(Saved data entries)
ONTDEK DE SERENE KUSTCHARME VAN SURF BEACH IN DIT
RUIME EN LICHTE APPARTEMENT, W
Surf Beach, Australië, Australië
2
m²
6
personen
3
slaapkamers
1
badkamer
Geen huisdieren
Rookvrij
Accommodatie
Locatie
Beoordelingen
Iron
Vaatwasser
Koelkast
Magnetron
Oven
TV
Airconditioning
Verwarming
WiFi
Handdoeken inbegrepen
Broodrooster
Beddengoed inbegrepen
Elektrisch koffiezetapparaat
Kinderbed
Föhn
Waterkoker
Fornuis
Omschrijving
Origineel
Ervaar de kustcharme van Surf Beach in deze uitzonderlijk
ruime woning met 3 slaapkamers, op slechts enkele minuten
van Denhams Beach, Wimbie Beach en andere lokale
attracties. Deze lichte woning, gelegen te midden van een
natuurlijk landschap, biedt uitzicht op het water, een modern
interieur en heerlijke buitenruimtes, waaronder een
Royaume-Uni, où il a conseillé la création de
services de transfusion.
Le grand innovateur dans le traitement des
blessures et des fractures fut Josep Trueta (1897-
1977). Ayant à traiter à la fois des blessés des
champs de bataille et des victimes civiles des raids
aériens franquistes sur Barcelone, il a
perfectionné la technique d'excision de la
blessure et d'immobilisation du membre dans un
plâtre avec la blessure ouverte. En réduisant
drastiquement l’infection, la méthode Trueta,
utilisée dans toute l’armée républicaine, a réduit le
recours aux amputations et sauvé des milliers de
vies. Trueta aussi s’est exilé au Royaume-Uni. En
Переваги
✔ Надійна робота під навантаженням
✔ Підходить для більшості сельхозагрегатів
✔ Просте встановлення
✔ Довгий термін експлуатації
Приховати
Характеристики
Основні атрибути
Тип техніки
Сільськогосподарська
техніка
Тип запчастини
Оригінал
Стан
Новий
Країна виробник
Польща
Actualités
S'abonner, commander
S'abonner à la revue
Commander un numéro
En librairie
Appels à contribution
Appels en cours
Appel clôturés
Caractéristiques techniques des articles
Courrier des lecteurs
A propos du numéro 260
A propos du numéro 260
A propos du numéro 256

■ ABOUT THIS EXERCISE
Could you write out the rows again from the very start through the line containing "Le grand innovateur dans le traitement des", swapping "Magnetron" for "Microgolfoven" and keeping everything else the same?

■ TASK ANSWER
ONTDEK DE SERENE KUSTCHARME VAN SURF BEACH IN DIT
RUIME EN LICHTE APPARTEMENT, W
Surf Beach, Australië, Australië
2
m²
6
personen
3
slaapkamers
1
badkamer
Geen huisdieren
Rookvrij
Accommodatie
Locatie
Beoordelingen
Iron
Vaatwasser
Koelkast
Microgolfoven
Oven
TV
Airconditioning
Verwarming
WiFi
Handdoeken inbegrepen
Broodrooster
Beddengoed inbegrepen
Elektrisch koffiezetapparaat
Kinderbed
Föhn
Waterkoker
Fornuis
Omschrijving
Origineel
Ervaar de kustcharme van Surf Beach in deze uitzonderlijk
ruime woning met 3 slaapkamers, op slechts enkele minuten
van Denhams Beach, Wimbie Beach en andere lokale
attracties. Deze lichte woning, gelegen te midden van een
natuurlijk landschap, biedt uitzicht op het water, een modern
interieur en heerlijke buitenruimtes, waaronder een
Royaume-Uni, où il a conseillé la création de
services de transfusion.
Le grand innovateur dans le traitement des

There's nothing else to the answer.